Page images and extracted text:

+ + + +

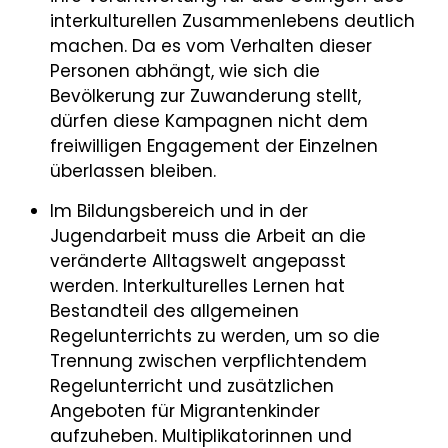
interkulturellen Zusammenlebens deutlich
machen. Da es vom Verhalten dieser
Personen abhängt, wie sich die
Bevölkerung zur Zuwanderung stellt,
dürfen diese Kampagnen nicht dem
freiwilligen Engagement der Einzelnen
überlassen bleiben.
Im Bildungsbereich und in der
Jugendarbeit muss die Arbeit an die
veränderte Alltagswelt angepasst
werden. Interkulturelles Lernen hat
Bestandteil des allgemeinen
Regelunterrichts zu werden, um so die
Trennung zwischen verpflichtendem
Regelunterricht und zusätzlichen
Angeboten für Migrantenkinder
aufzuheben. Multiplikatorinnen und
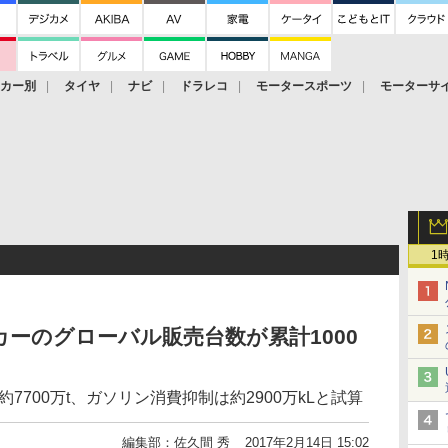
ーカー別
タイヤ
ナビ
ドラレコ
モータースポーツ
モーターサ
1
ーのグローバル販売台数が累計1000
約7700万t、ガソリン消費抑制は約2900万kLと試算
編集部：佐久間 秀
2017年2月14日 15:02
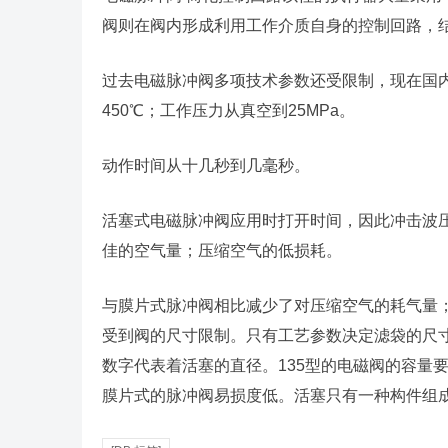
阀则在阀内形成利用工作介质自身的控制回路，
过去电磁脉冲阀多项技术参数还受限制，现在国内电
450℃；工作压力从真空到25MPa。
动作时间从十几秒到几毫秒。
活塞式电磁脉冲阀应用时打开时间，因此冲击波
佳的空气量；压缩空气的低损耗。
与膜片式脉冲阀相比减少了对压缩空气的耗气量
受到阀的尺寸限制。只有工艺参数决定滤袋的尺寸。
数字代表着活塞的直径。135型的电磁阀的容量要
膜片式的脉冲阀易损度低。活塞只有一种构件组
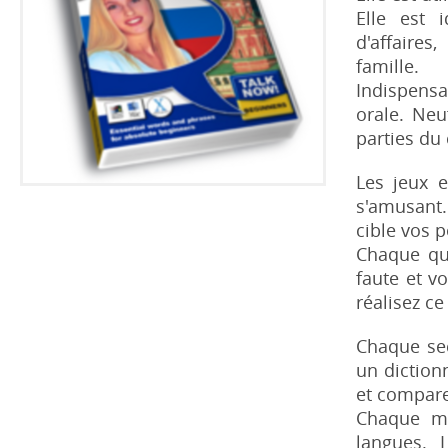
Elle est 
d'affaires
famille.
Indispensa
orale. Neu
parties du
Les jeux e
s'amusant.
cible vos p
Chaque qu
faute et vo
réalisez c
Chaque sec
un diction
et comparer
Chaque mé
langues. 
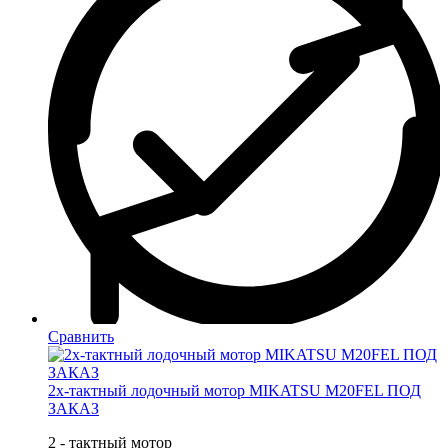
Сравнить
2х-тактный лодочный мотор MIKATSU M20FEL ПОД
ЗАКАЗ
2 - тактный мотор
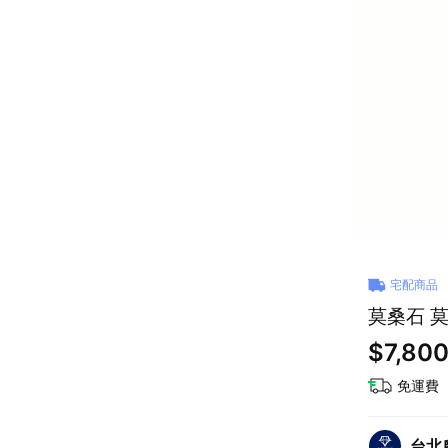
宅配商品
莫桑石 
$7,80
免運費
台北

+ + + +

* [REQUEST]: Search the entries above for "werden". Return every line that has it.

* [FINISHED TASK]:
werden. Interkulturelles Lernen hat
Regelunterrichts zu werden, um so die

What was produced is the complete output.